EXTRACTED MATERIAL START

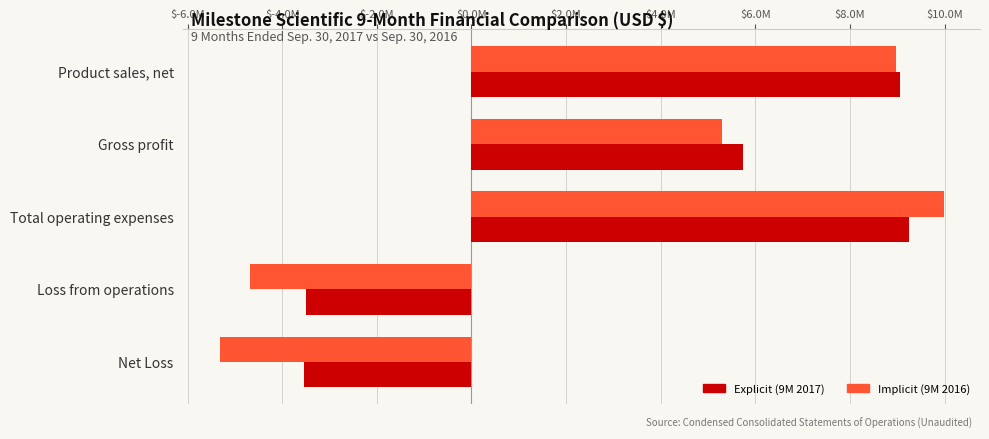

Which label corresponds to the smallest value in the chart?

Net Loss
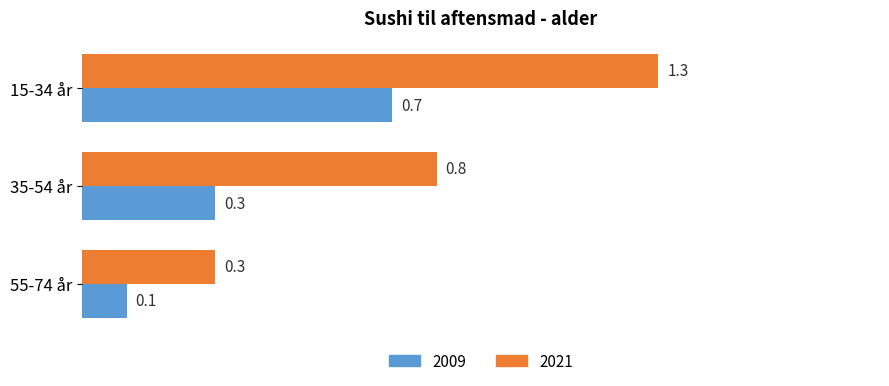

Rank the series by their maximum value, from highest to lowest.

2021, 2009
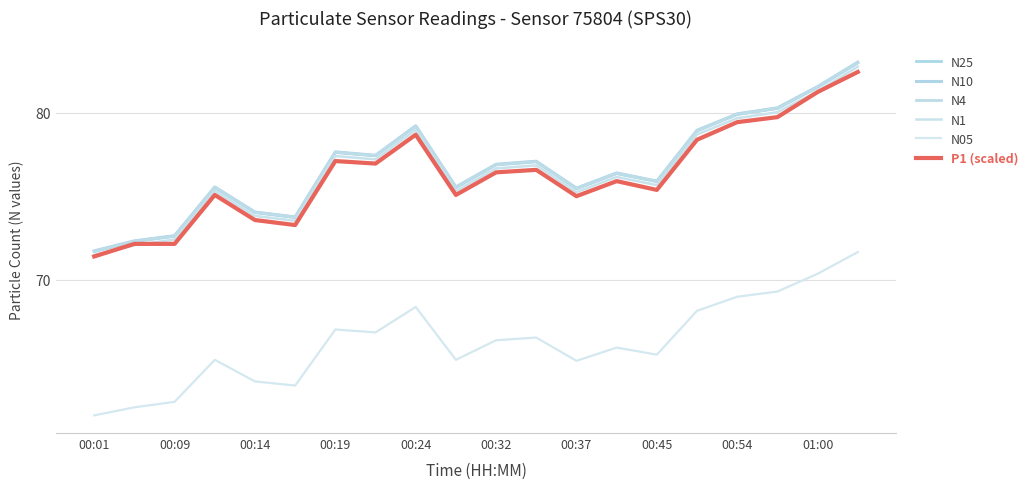

In N25, how many points are lower than both neighbors (excluding endpoints)?

5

EXTRACTED MATERIAL END

**WORK REQUIRED:** Turn the lines of the listing above into a numbered list, skipping the blank lines. Leave the pictures out of your answer.

**FINAL ANSWER:**
1. Which label corresponds to the smallest value in the chart?
2. Net Loss
3. Rank the series by their maximum value, from highest to lowest.
4. 2021, 2009
5. In N25, how many points are lower than both neighbors (excluding endpoints)?
6. 5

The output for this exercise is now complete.